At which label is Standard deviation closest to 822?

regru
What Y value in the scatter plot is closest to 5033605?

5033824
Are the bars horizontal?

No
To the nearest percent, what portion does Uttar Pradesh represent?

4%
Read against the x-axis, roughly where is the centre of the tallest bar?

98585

========================================

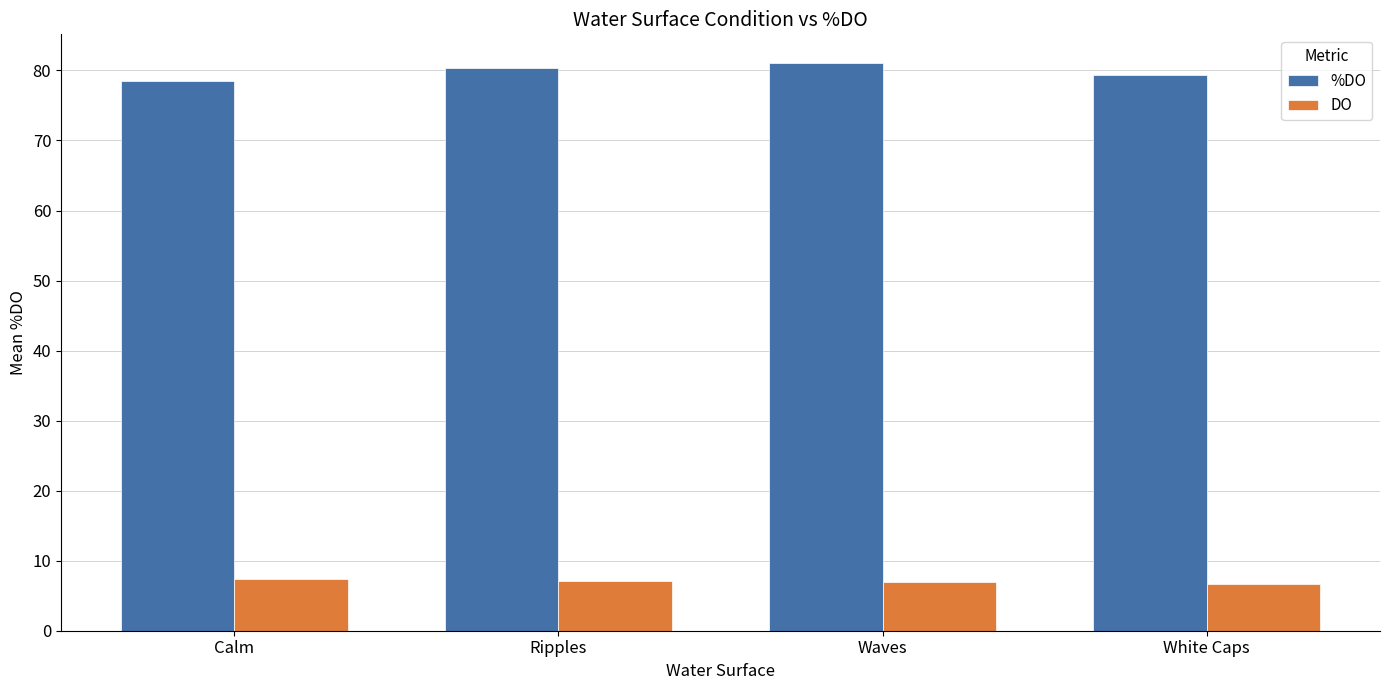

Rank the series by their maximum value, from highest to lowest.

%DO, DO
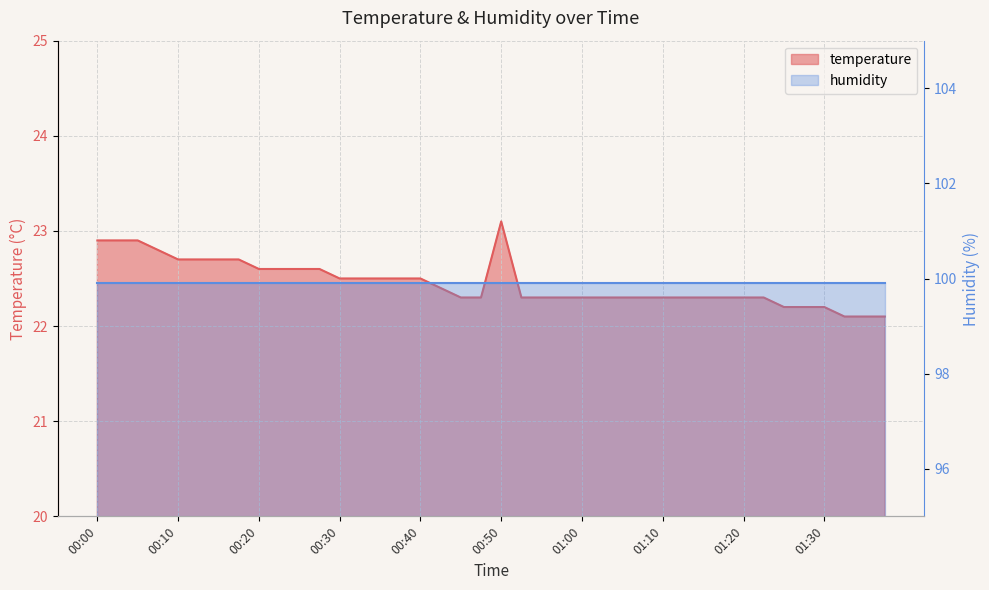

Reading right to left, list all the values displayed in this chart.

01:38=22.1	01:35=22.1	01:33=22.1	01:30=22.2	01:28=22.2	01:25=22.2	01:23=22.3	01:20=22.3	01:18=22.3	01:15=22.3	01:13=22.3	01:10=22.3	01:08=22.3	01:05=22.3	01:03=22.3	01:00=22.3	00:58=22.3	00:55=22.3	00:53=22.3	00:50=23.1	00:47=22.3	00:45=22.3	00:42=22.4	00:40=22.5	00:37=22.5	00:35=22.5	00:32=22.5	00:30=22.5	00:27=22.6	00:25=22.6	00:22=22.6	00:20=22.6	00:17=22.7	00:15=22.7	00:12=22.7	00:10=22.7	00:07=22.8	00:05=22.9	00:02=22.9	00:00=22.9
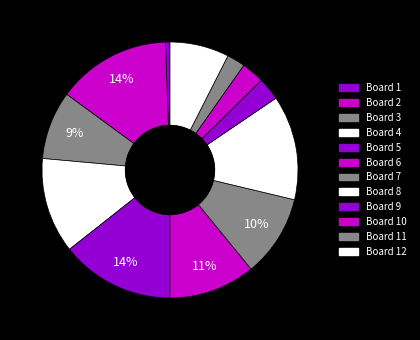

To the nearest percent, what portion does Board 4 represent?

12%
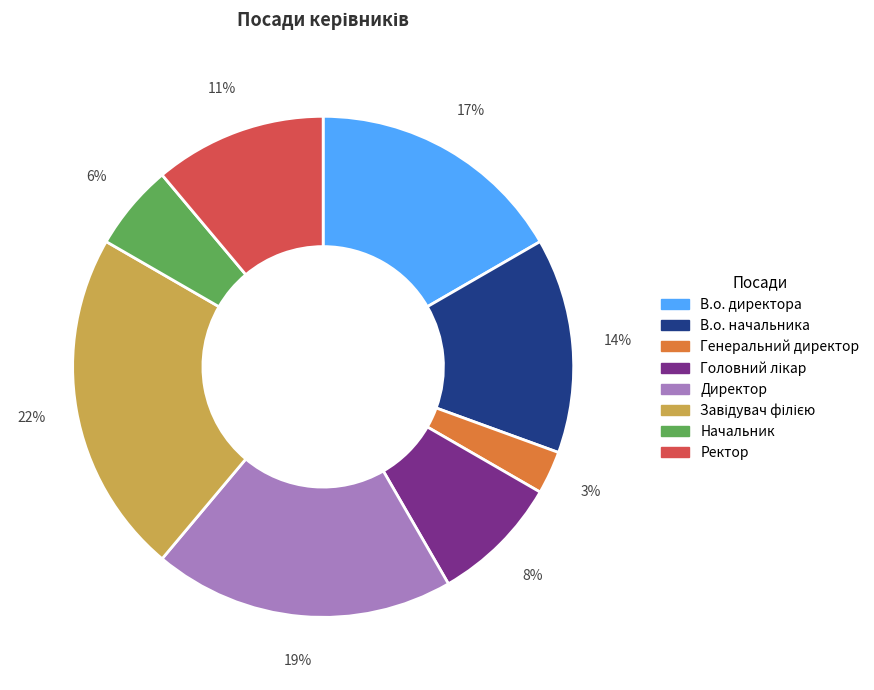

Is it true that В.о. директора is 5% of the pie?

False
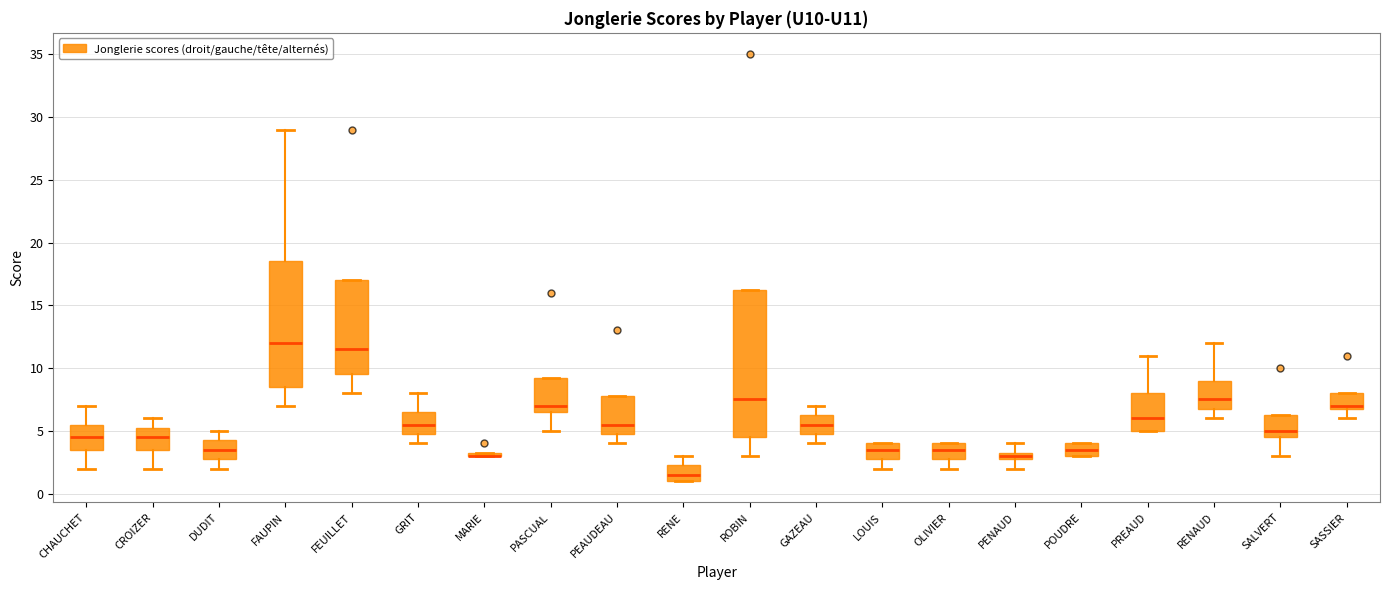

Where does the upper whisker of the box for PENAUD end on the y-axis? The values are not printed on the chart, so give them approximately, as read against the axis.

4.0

========================================

Copy the items from the line containing "At which label" through the line containing "Read against the x-axis, roughly", inclusive, and swap "scatter plot" for "scatter chart". Leave everything else unchanged.

At which label is Standard deviation closest to 822?

regru
What Y value in the scatter chart is closest to 5033605?

5033824
Are the bars horizontal?

No
To the nearest percent, what portion does Uttar Pradesh represent?

4%
Read against the x-axis, roughly where is the centre of the tallest bar?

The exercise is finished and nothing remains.